Stored items from a collection
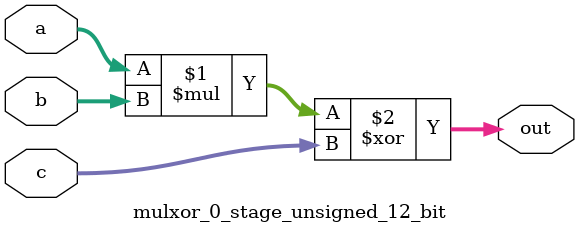
<source format=sv>
(* use_dsp = "yes" *) module mulxor_0_stage_unsigned_12_bit(
	input  [11:0] a,
	input  [11:0] b,
	input  [11:0] c,
	output [11:0] out
	);

	assign out = (a * b) ^ c;
endmodule

</source>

▶ PROBLEM REQUIREMENTS
Return every record exactly, minus the pictures.

▶ EXERCISE RESPONSE
<source format=sv>
(* use_dsp = "yes" *) module mulxor_0_stage_unsigned_12_bit(
	input  [11:0] a,
	input  [11:0] b,
	input  [11:0] c,
	output [11:0] out
	);

	assign out = (a * b) ^ c;
endmodule

</source>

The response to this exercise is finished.